Freshman Rep. Susan Brooks in the 5th District in central Indiana and second-term Rep. Larry Bucshon in southern Indiana's 8th District face candidates supported by the tea party.

Brooks and Rep. Jackie Walorski in northern Indiana's 2nd District, who is running unopposed in the primary, received the lowest ratings among Indiana's delegation from the Club for Growth earlier this year. Bucshon fared better, but his opponent is making the case that he isn't conservative enough.

Although the congressional elections in 2010 and 2012 each featured three open seats, all nine incumbents are on the ballot Tuesday. Walorski, Democratic Rep. Pete Visclosky, who is seeking a 16th term in northwest Indiana, and freshman Luke Messer in eastern Indiana's 6th District are unopposed in the primary.

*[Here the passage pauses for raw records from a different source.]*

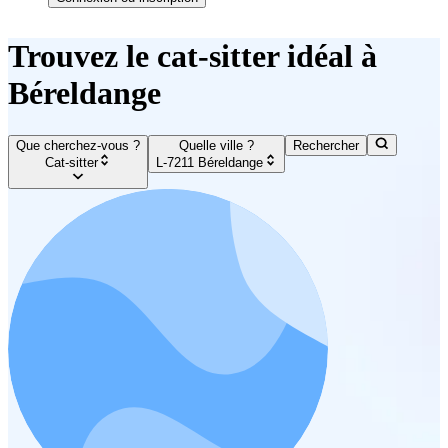
Trouvez le cat-sitter idéal à
Béreldange
Que cherchez-vous ?
Quelle ville ?
Rechercher
Cat-sitter
L-7211 Béreldange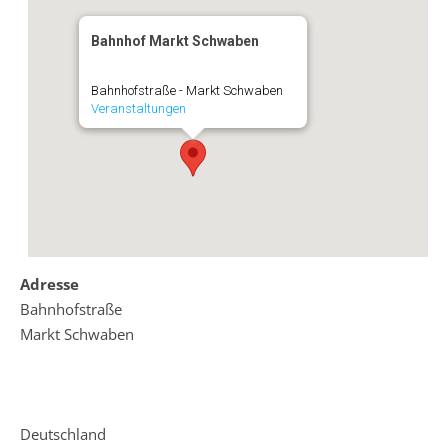
Bahnhof Markt Schwaben
Bahnhofstraße - Markt Schwaben
Veranstaltungen
Adresse
Bahnhofstraße
Markt Schwaben
Deutschland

Democrat Andre Carson is expected to easily win re-election in the 7th District, which covers much of Indianapolis. But Republican-drawn congressional maps will make it difficult for Democrats to pick up a seat.

Andrew Downs, director of the Mike Downs Center for Indiana Politics at Indiana University-Purdue University Fort Wayne, said Democrats' best chance might be in the 2nd District, which Walorski won two years ago with 49 percent of the vote.

The seat was held by Democrat Joe Donnelly before he ran for Senate in 2012 and has long been viewed as a swing district, Downs said. But it has leaned more Republican since the maps were redrawn.

Two of the four Democrats vying for a chance to unseat Walorski in November have previous campaign experience.

Dan Morrison of Elkhart won nine of district's 10 counties and finished second in the Democratic primary in 2012. Joe Bock, a faculty member in Notre Dame's Eck Institute for Global Health, is a former Missouri state lawmaker.

Both said it's time to end the partisan gridlock in Washington.

"Americans are Americans. We've got these party things way out of whack," Morrison said. "Until we get Republicans and Democrats working together, things aren't going to get done."

In the 8th District in southwestern Indiana, Republican challenger Andrew McNeil is using a tactic that helped former state Treasurer Richard Mourdock, a tea party-backed candidate, unseat longtime Sen. Richard Lugar in 2012. He says Rep. Larry Bucshon isn't conservative enough.

"I'm really concerned about the spending, the debt, the seemingly out-of-control Obama administration that just seems to violate the constitution with impunity and our party doesn't stand up real well," McNeil said.

Pam Claeys, 61, of South Bend hopes something will change in this year's elections.

"Congress is too disjointed. They're not working across the aisle," she said. "The country's a mess. Nothing's getting done."